South Korean Catholics began a continuous demonstration for the right to life ahead of the Constitutional Court’s decision in April 2019.

“Before the Constitutional Court, congress, and the Blue House, we have been holding a one-person demonstration daily for over 500 days now, to protest against the Court’s decision and urging Congress and the Administration to legislate life-respecting laws,” Brother Shin said.

A group of 40 protesters have alternated taking three daily shifts to ensure that the protest has been continuous since March 12, 2019, even throughout the coronavirus pandemic.

A virtual March for Life has been planned for Sept. 5. Participants will individually walk 1.2 miles and submit photos and videos of their march while pro-life leaders give speeches over Zoom. 

A recent survey conducted by Ipsos MORI found that South Korea has seen a 20% increase from 2014 to 2020 in the number of people who said that they believe abortion should be permitted, while a growing number of people in Europe expressed opposition to abortion.

“Until now, even if the national criminal law has prohibited abortion, people did not follow it because they have lost consciousness of the dignity of life,” Fr. Park said.

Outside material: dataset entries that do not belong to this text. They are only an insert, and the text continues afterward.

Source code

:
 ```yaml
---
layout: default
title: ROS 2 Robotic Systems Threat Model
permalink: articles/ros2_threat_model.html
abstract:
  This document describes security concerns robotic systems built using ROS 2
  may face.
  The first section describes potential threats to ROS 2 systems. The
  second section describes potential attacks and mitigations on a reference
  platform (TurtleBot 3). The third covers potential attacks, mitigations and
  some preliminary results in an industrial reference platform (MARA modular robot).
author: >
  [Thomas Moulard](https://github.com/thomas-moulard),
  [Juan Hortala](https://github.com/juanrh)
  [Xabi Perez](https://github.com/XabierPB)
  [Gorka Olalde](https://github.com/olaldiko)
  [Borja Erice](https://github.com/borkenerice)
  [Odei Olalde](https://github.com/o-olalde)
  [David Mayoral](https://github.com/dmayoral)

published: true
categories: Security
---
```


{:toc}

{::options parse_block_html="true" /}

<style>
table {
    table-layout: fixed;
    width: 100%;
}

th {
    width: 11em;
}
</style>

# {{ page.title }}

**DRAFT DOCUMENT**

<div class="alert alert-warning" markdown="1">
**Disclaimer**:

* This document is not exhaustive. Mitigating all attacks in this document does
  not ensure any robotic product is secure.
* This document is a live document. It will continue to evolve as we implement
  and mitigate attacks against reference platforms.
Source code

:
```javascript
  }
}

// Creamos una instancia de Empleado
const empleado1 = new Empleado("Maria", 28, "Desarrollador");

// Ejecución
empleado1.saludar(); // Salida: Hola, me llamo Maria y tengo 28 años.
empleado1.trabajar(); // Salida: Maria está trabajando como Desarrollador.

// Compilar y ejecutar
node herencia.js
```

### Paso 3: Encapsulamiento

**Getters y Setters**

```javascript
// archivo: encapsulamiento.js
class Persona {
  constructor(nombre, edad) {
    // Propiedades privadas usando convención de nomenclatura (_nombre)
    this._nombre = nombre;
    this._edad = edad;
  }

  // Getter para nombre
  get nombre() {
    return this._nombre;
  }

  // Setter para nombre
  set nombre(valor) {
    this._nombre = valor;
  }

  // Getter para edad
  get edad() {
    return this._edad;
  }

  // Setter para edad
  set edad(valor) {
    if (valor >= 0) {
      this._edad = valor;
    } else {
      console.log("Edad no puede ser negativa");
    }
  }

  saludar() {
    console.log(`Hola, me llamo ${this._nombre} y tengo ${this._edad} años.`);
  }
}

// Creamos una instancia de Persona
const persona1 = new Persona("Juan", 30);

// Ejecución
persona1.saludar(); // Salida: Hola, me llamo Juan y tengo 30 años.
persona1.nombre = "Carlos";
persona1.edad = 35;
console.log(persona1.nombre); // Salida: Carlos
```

He added that the government tried to reduce the rate of birth for economic reasons for many years leading South Korea to have one of the lowest rates of childbirth in the world. 

Pope Francis visited a cemetery for aborted children created by the Congregation of Kkottongnae during his trip to South Korea in August 2014. 

Br. Shin said that the Kkottongnae religious order is currently in the process of building a new home for single mothers and children. The Archdiocese of Seoul has also established a fund to support unmarried women who raise a child on their own.

“Now I think that the number of abortions will increase,” Fr. Park said. “But I will keep saying … that even if a national law allows abortion, the law of our conscience does not allow it.”